To the user using the Cytation10 interface this would look identical regardless of how the backends work. But using and writing backend interfaces would be slightly different, since under 2a Cytation10Backend might only have send_command and a few other methods with CytationPhotometryAdapter implementing the methods for actually reading plates. With 2b, it would be a big class implementing everything and potentially raising NotImplementedError for specific features.

In the new PLR, I think we can have a mix of a) adapters implementing abstract backends and b) machine backends directly implementing abstract backends, although there is something to be said for making the architecture uniform even for simple machines. The uniform architecture would mean (b) every machine has a dedicated adapter helper class to confirm to a particular backend spec (like PlateReaderBackend). This makes the code more consistent, but also more complex for simple machines.

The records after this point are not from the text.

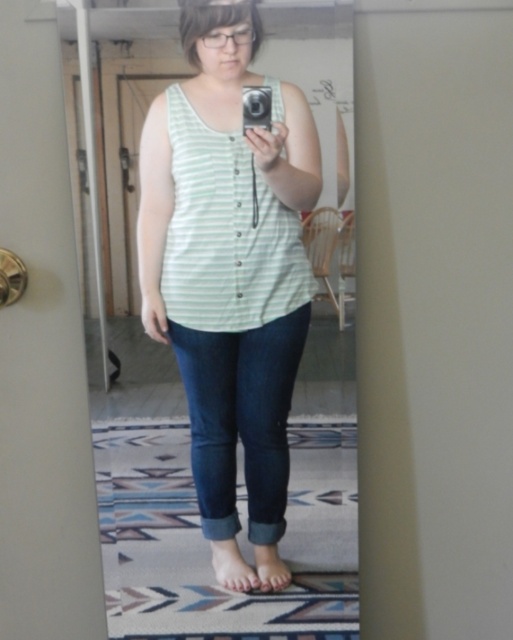
Which is above, light green striped tank top at center or green striped tank top at center?

green striped tank top at center is above.

Is the position of light green striped tank top at center more distant than that of green striped tank top at center?

That is False.

This screenshot has width=513, height=640. Find the location of `light green striped tank top at center`. light green striped tank top at center is located at coordinates (229, 273).

Who is taller, green striped tank top at center or dark blue denim jeans at lower center?

dark blue denim jeans at lower center

Is green striped tank top at center to the right of dark blue denim jeans at lower center from the viewer's perspective?

Correct, you'll find green striped tank top at center to the right of dark blue denim jeans at lower center.

Locate an element on the screen. This screenshot has width=513, height=640. green striped tank top at center is located at coordinates (226, 232).

Which of these two, light green striped tank top at center or dark blue denim jeans at lower center, stands taller?

With more height is light green striped tank top at center.

Which is below, light green striped tank top at center or dark blue denim jeans at lower center?

Positioned lower is dark blue denim jeans at lower center.

Who is more forward, (244, 369) or (267, 394)?

Point (244, 369) is in front.

Find the location of a particular element. light green striped tank top at center is located at coordinates (229, 273).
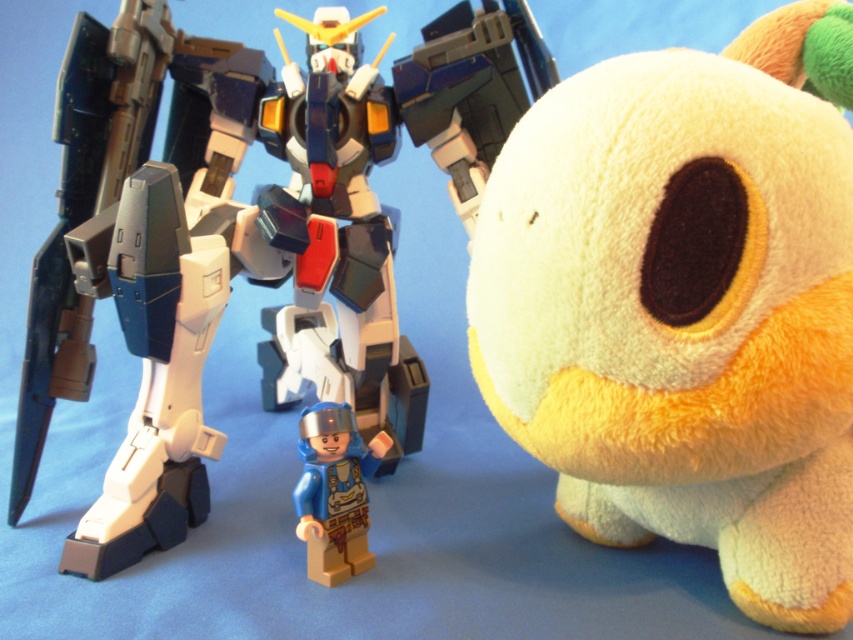
Question: Does yellow plush toy at center appear over plastic/smooth robot at center?

Choices:
 (A) no
 (B) yes

Answer: (A)

Question: From the image, what is the correct spatial relationship of shiny plastic robot at center in relation to blue plastic minifigure at center?

Choices:
 (A) below
 (B) above

Answer: (B)

Question: Which point is closer to the camera taking this photo?

Choices:
 (A) (368, 474)
 (B) (821, 10)
 (C) (287, 310)

Answer: (B)

Question: Does yellow plush toy at center have a lesser width compared to blue plastic minifigure at center?

Choices:
 (A) yes
 (B) no

Answer: (B)

Question: Based on their relative distances, which object is nearer to the shiny plastic robot at center?

Choices:
 (A) yellow plush toy at center
 (B) blue plastic minifigure at center

Answer: (B)

Question: Which point appears farthest from the camera in this image?

Choices:
 (A) (506, 124)
 (B) (381, 282)
 (C) (764, 577)

Answer: (B)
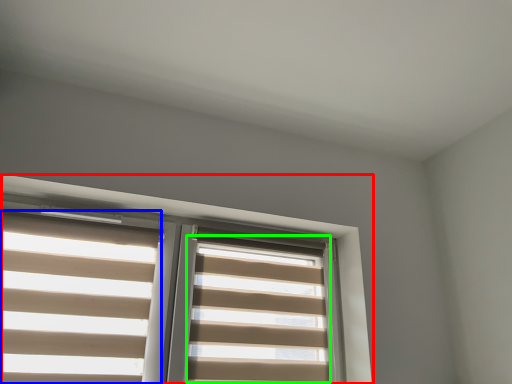
Question: Which object is positioned farthest from window (highlighted by a red box)? Select from blind (highlighted by a blue box) and blind (highlighted by a green box).

Choices:
 (A) blind
 (B) blind

Answer: (A)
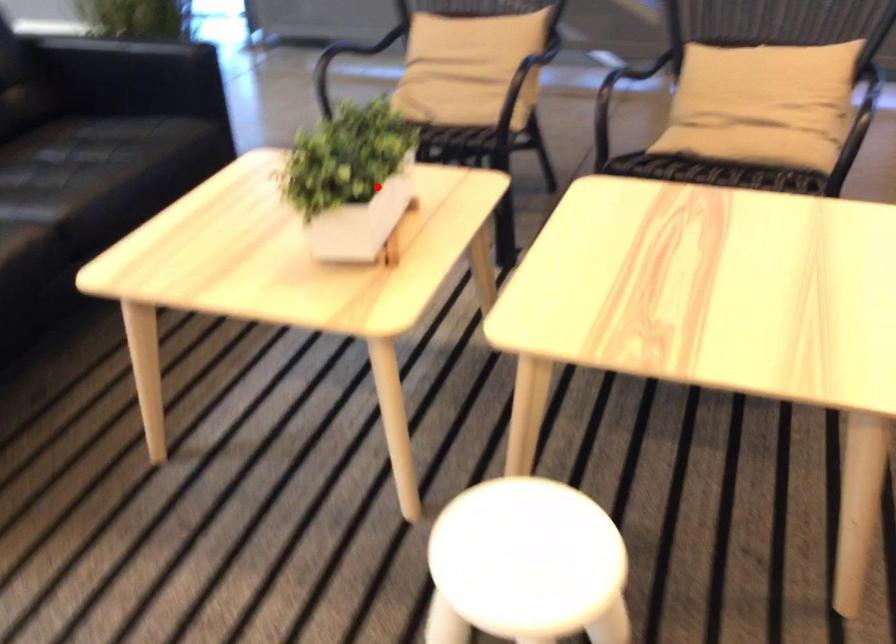
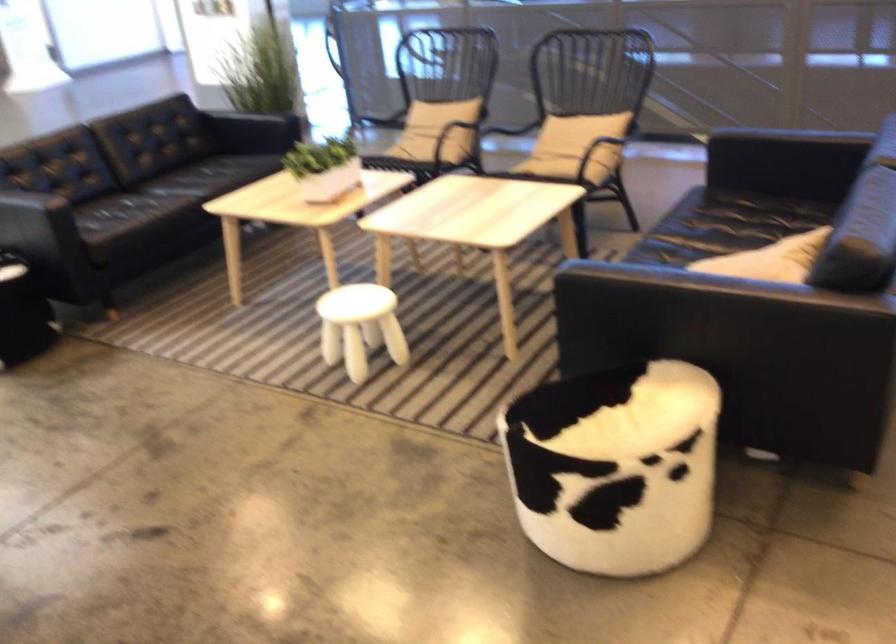
Question: I am providing you with two images of the same scene from different viewpoints. In image1, a red point is highlighted. Considering the same 3D point in image2, which of the following is correct?

Choices:
 (A) It is closer
 (B) It is farther

Answer: (B)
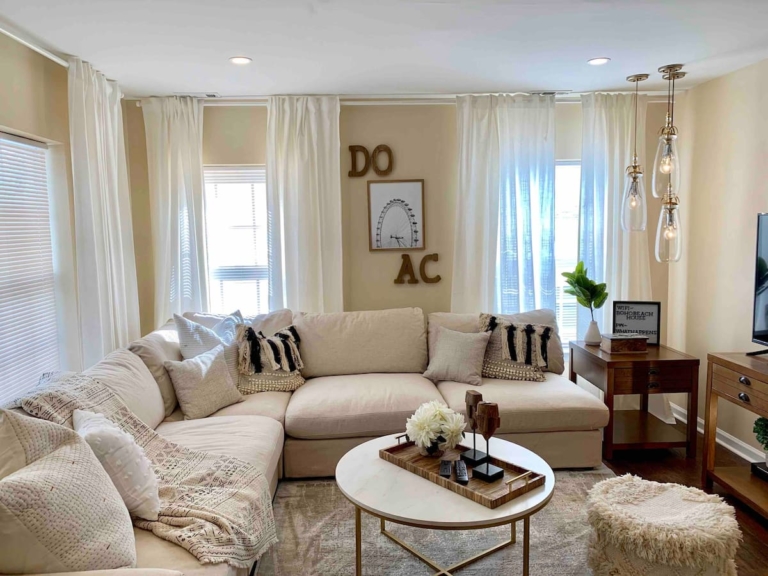
Find the location of a particular element. This screenshot has height=576, width=768. curtain rod is located at coordinates (233, 104), (442, 103), (657, 100), (27, 45).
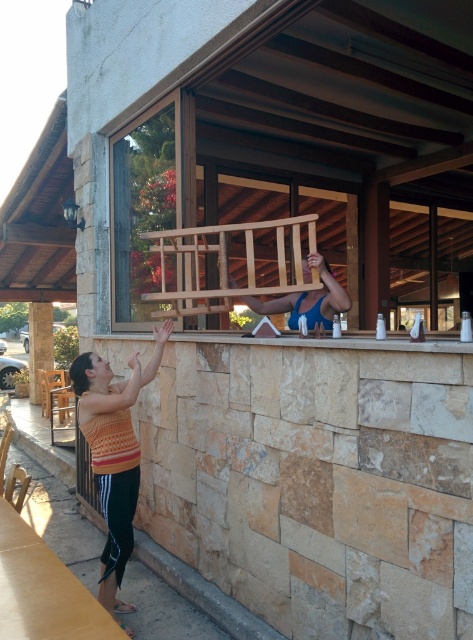
Question: Does blue fabric at center appear on the right side of brown stone pillar at lower left?

Choices:
 (A) no
 (B) yes

Answer: (B)

Question: Considering the real-world distances, which object is farthest from the wooden rail at center?

Choices:
 (A) orange striped tank top at lower left
 (B) blue fabric at center
 (C) brown stone pillar at lower left

Answer: (C)

Question: Which point appears closest to the camera in this image?

Choices:
 (A) (324, 324)
 (B) (121, 547)
 (C) (44, 356)

Answer: (B)

Question: Which of the following is the closest to the observer?

Choices:
 (A) brown stone pillar at lower left
 (B) orange striped tank top at lower left
 (C) blue fabric at center
 (D) wooden rail at center

Answer: (D)

Question: Can you confirm if wooden rail at center is positioned to the right of brown stone pillar at lower left?

Choices:
 (A) no
 (B) yes

Answer: (B)

Question: Is blue fabric at center to the left of brown stone pillar at lower left from the viewer's perspective?

Choices:
 (A) no
 (B) yes

Answer: (A)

Where adapters are truly needed is when a backend has multiple instances of something, like multiple arms. When I introduced the adapter pattern in my post above, it was so that that adapter can have information about which arm on the backend to actually use:

class EVOArmAdapter(ArmBackend):
  def __init__(self, evo: EVOBackend, arm_id: int):
    self._evo = evo
    self._arm_id = arm_id  # ←

  async def move_plate(self, source, target, **kwargs):
    return await self._evo.move_plate(
      source, target,
      arm_id=self._arm_id,  # ← 
      **kwargs
    )

with that snippet, EVOArmAdapter conforms to ArmBackend (having move_plate), but EVOBackend does not conform to ArmBackend because its EVOBackend.move_plate requires the arm_id parameter.

Reiterating other benefits: adapters also help break up code more nicely for complex machines, such as STARs (the backend is like 10k lines right now…) And yes in the case of a cytation, it doesn’t really make sense for the shared CytationBackend to talk about confocal things and we would rather put that in a separate class and have the Cytation10 class orchestrate things.

TLDR; adapters are necessary sometimes. We can make every current-backend work through adapters for consistency, at the cost of added complexity for simple machines.


shaking while reading: if shaking is truly not a standalone function, then yes it will have to be a backend kwarg for the read method.

But it is a good example of why capability boundaries need to be defined carefully, they should reflect how the instrument is actually used, not just what firmware commands exist.

I disagree: we should model the firmware at the most granular level possible as you can never be sure what users will want to do. What the machine supports, PLR should support. This does not mean we can’t provide utilities and convenience to make it nicer for “normal use cases” (in fact, that’s the role of front ends), but I do think we should split up backends by machine capability rather than “use case”. The goal of front ends IS to abstract use cases.